▶ [Consignes]
a: Veuillez reproduire mot pour mot le passage du texte sur Haïti compris entre "Haïti : Ce qu’on" et "de sa matérialisation.", ces deux bornes incluses.
b: Pour chacune des affirmations suivantes, indiquez par oui ou par non si elle concorde avec le texte sur Haïti, en citant à l'identique les mots du texte qui tranchent.
(i) Le texte situe la première étape au 7 février 1986.
(ii) Selon le texte, les nouveaux millionnaires de la transition partagent une idéologie.
(iii) Le texte présente la démocratie comme une tradition ancienne en Haïti.
c: Répondez brièvement à ces questions sur le texte sur Haïti.
(i) Depuis quelle date rêve-t-on d'une Haïti moderne et prospère ?
(ii) Quelles villes sont nommées comme lieux fréquentés par les nouveaux millionnaires de la transition ?
(iii) Quel objectif unique le texte prête-t-il à ce mélange hétéroclite ?

== Extrait du document

Haïti : Ce qu’on doit comprendre à propos de la lutte d’aujourd’hui.

Les événements actuels, indispensables à l’avènement de la modernité en Haïti!

«Hier était trop tôt, demain sera trop tard, c’est aujourd’hui qu’il faut procéder».

Ce qu’on doit comprendre à propos de la lutte d’aujourd’hui. D’abord, c’est un passage obligé, un pont conduisant à l’Haïti moderne et prospère dont nous rêvons depuis le 17 octobre 1806. Nous sommes à la dernière phase de sa matérialisation.

Le 7 février 1986 fut la première étape, le balayage de l’hérédité dans notre système politique. Cela entraîna un apprentissage douloureux des concepts rudimentaires de la démocratie, une tradition que nous n’avions pas. Une longue «transition qui n’en finit pas», certes, mais au cours de laquelle le peuple et ses dirigeants avisés ont pu atteindre l’intelligence et le niveau de maturité indispensables à l’accouchement de cette nouvelle Haïti. C’est-à-dire «Une société où chaque haïtien se sent à l’aise chez lui sur le plan politique, économique, social et culturel.»  

Ce qui a davantage compliqué le processus de changement, c’est qu’il y a un groupe de personnes_ ayant profité de l’instabilité, « trop gâtées » par l’argent facile et la jouissance effrénée des dividendes de la corruption_ refusent de lâcher prise. Ces individus deviennent les nouveaux boucliers du statu quo ante; ils ignorent que cette réalité était éphémère, et ils veulent l’instituer en un nouveau système d’état.    

Le pire, c’est que ces nouveaux millionnaires de l’interminable transition n’ont pas d’allégeance ni d’idéologie. Comme des prostitués ou des mercenaires, ils sont là où il y a de l’argent. Ils étaient à Caracas (Venezuela) ; ils traînaient leurs bosses à Hanoï (Vietnam), ils séjournaient à Taipei (Taïwan)…sans oublier Washington. Il s’agit d’un mélange scandaleusement hétéroclite. On trouve côte à côte d’anciens duvaliéristes, des lavalassiens, des «gauchistes» et Martellystes, avec l’objectif unique d’amasser des fortunes même dans le black-out.

En dernier essor, le peuple avait fini par comprendre que Joseph Martelly faisait, lui aussi, partie du problème de la transition. Maintenant il doit partir.

====
== Données fournies

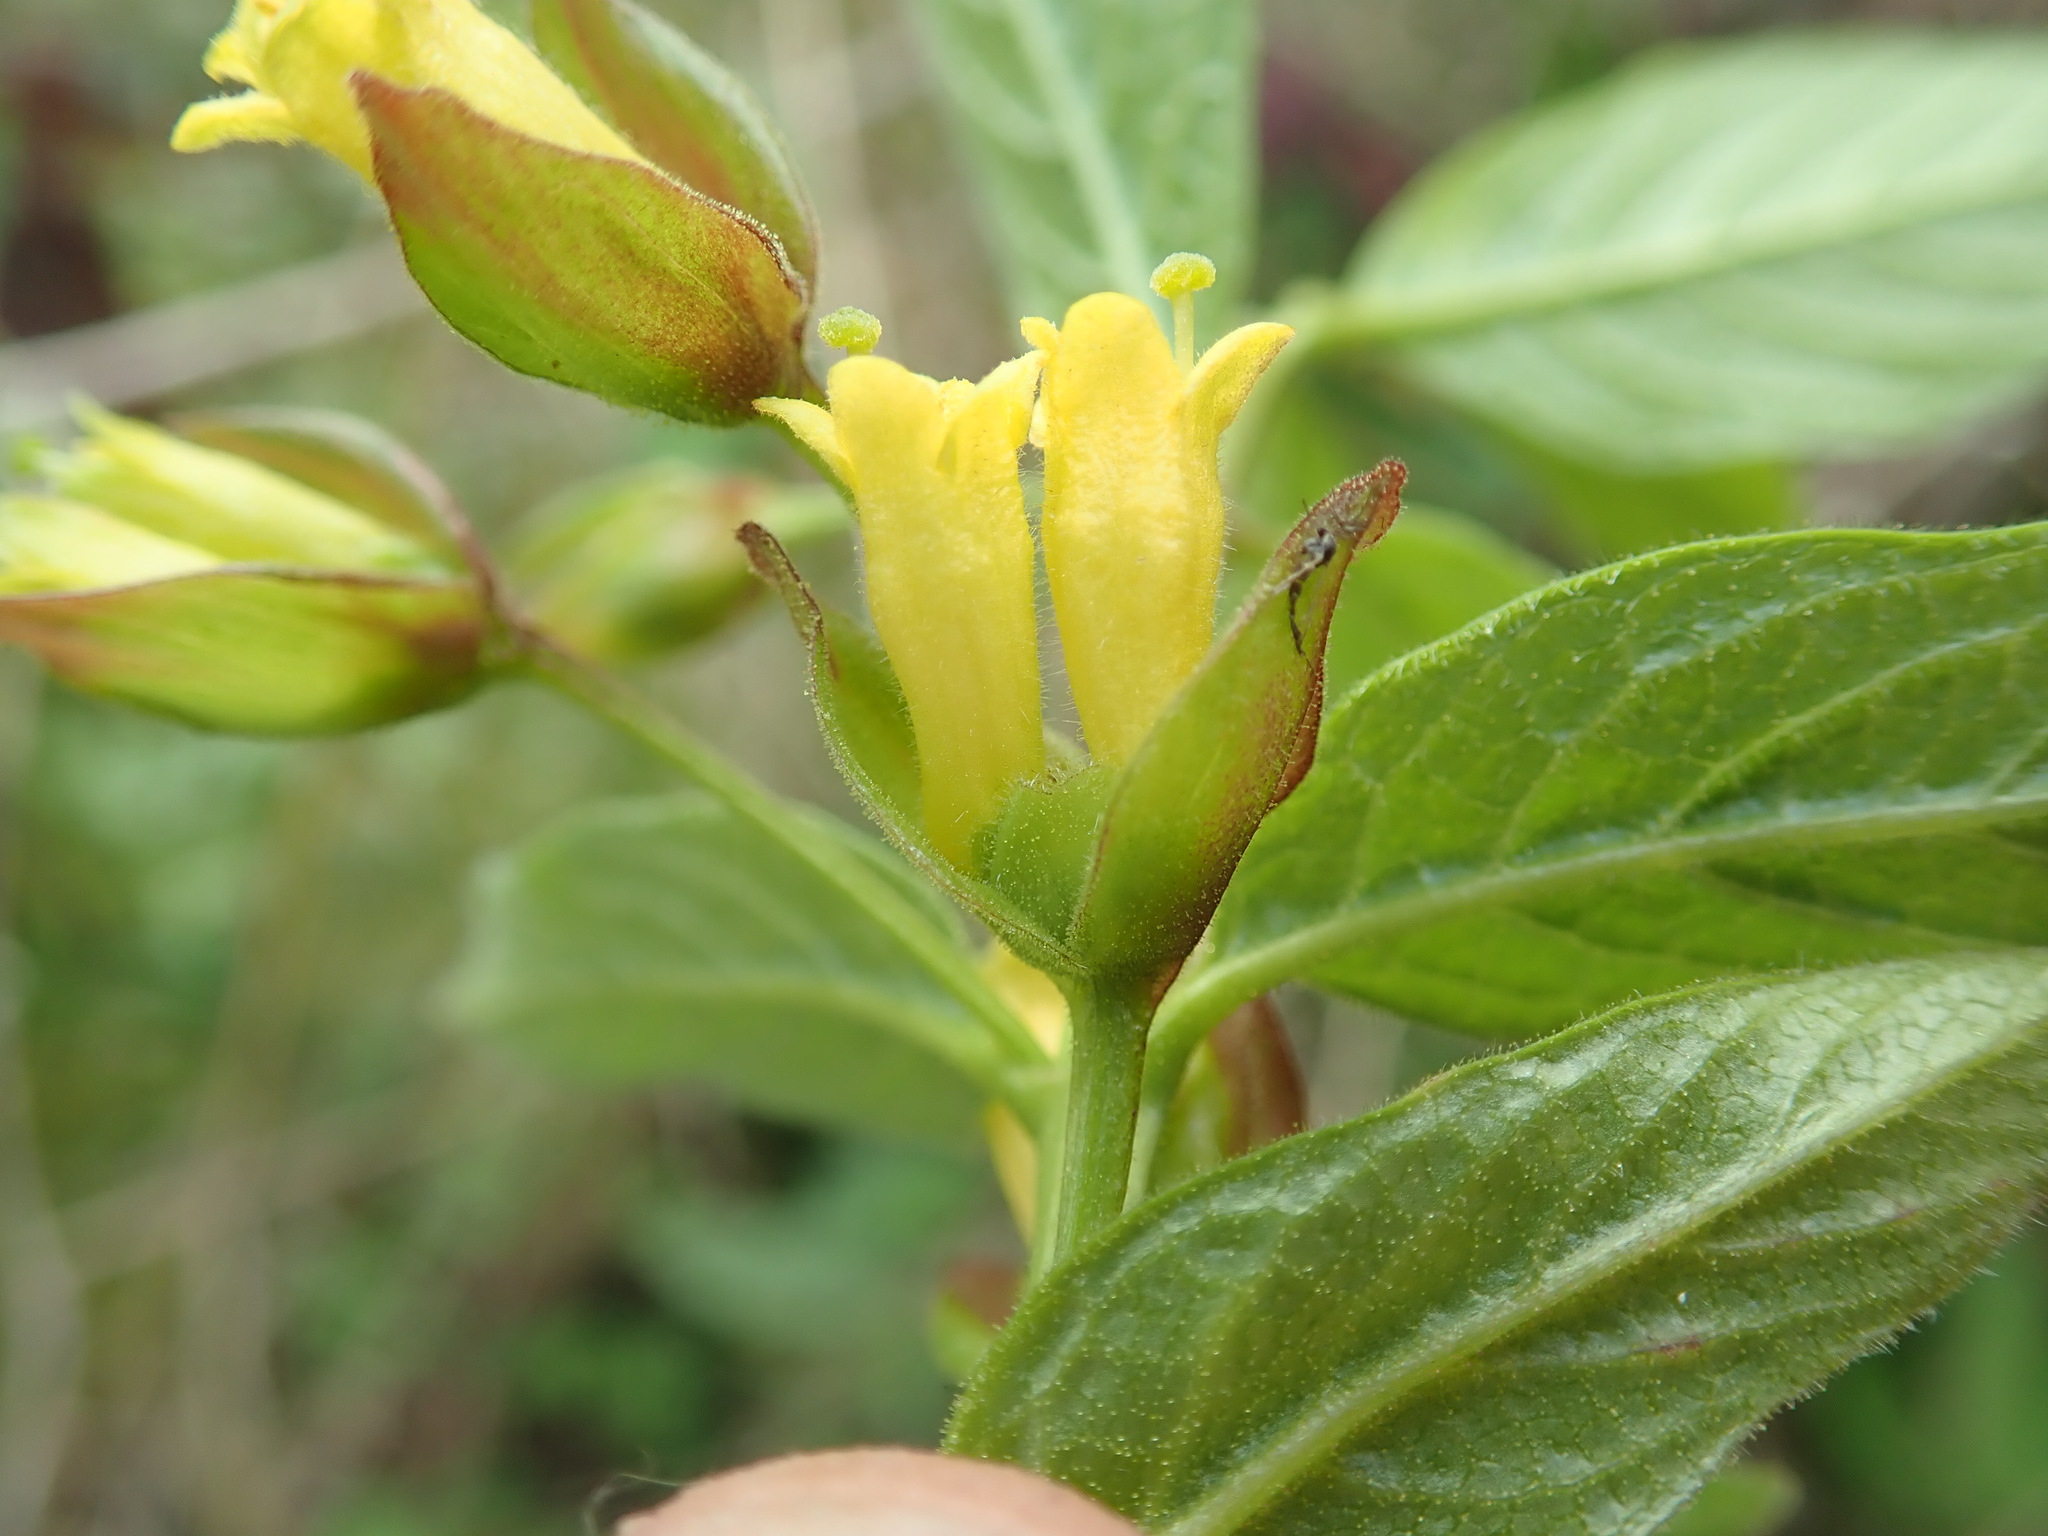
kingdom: Plantae
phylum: Tracheophyta
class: Magnoliopsida
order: Dipsacales
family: Caprifoliaceae
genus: Lonicera
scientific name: Lonicera involucrata
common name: Californian honeysuckle
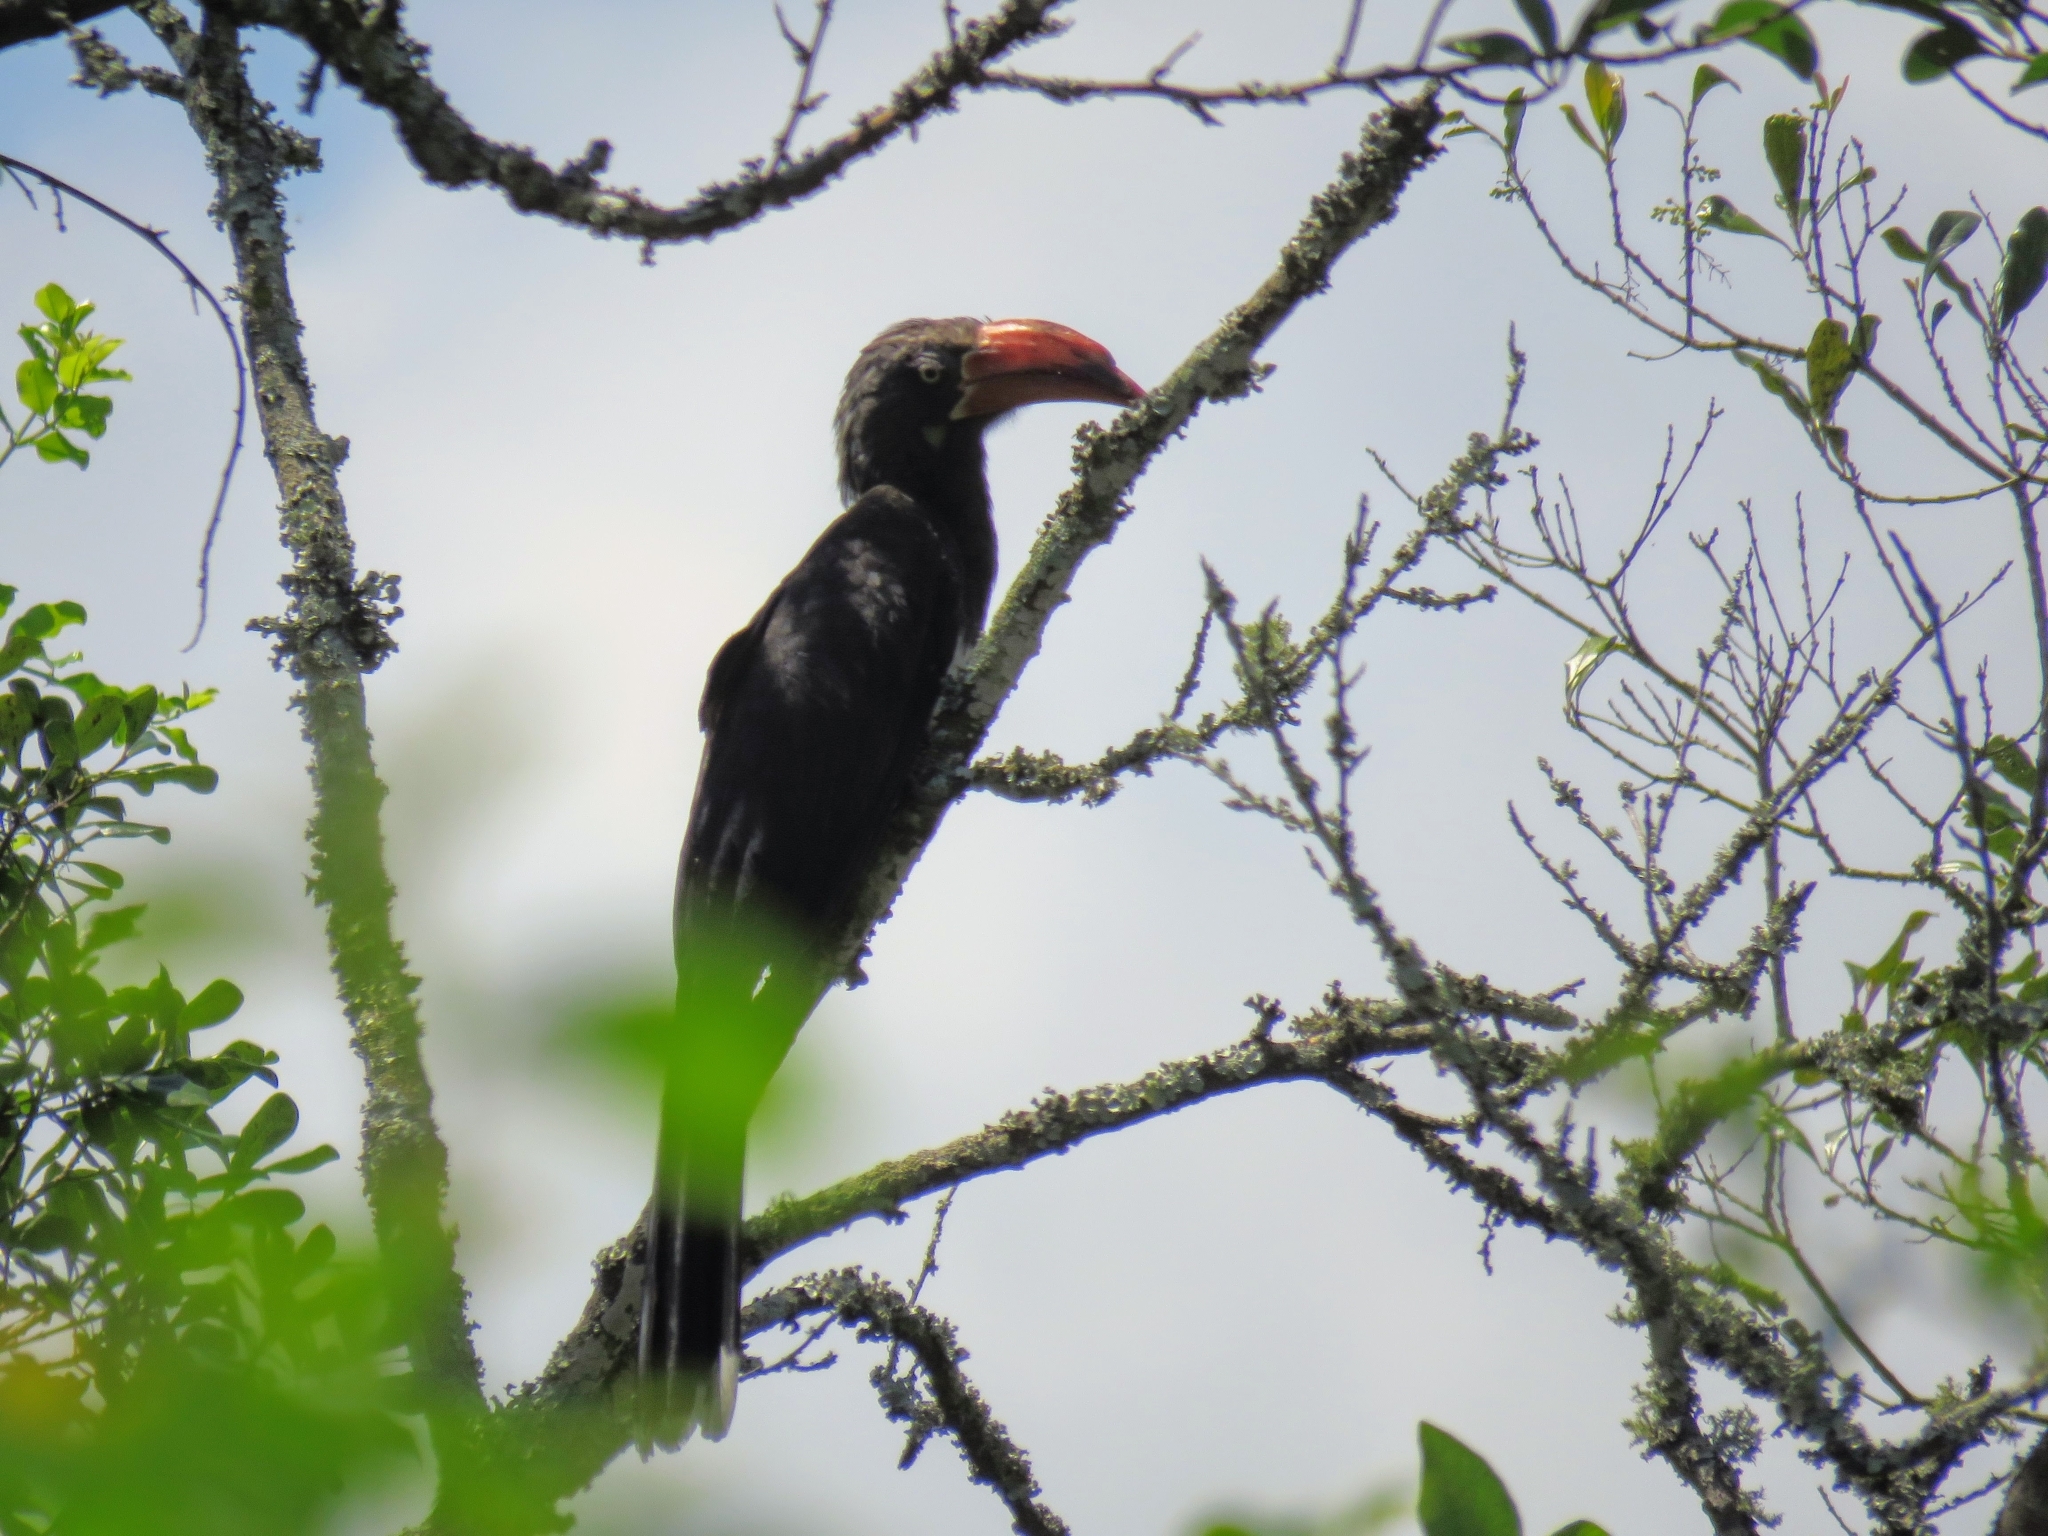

====

▶ [Réponses complètes]
a:
Haïti : Ce qu’on doit comprendre à propos de la lutte d’aujourd’hui.

Les événements actuels, indispensables à l’avènement de la modernité en Haïti!

«Hier était trop tôt, demain sera trop tard, c’est aujourd’hui qu’il faut procéder».

Ce qu’on doit comprendre à propos de la lutte d’aujourd’hui. D’abord, c’est un passage obligé, un pont conduisant à l’Haïti moderne et prospère dont nous rêvons depuis le 17 octobre 1806. Nous sommes à la dernière phase de sa matérialisation.

b:
(i) Oui : «Le 7 février 1986 fut la première étape».
(ii) Non : «n’ont pas d’allégeance ni d’idéologie».
(iii) Non : «une tradition que nous n’avions pas».

c:
(i) Depuis le 17 octobre 1806.
(ii) Caracas, Hanoï, Taipei et Washington.
(iii) Amasser des fortunes même dans le black-out.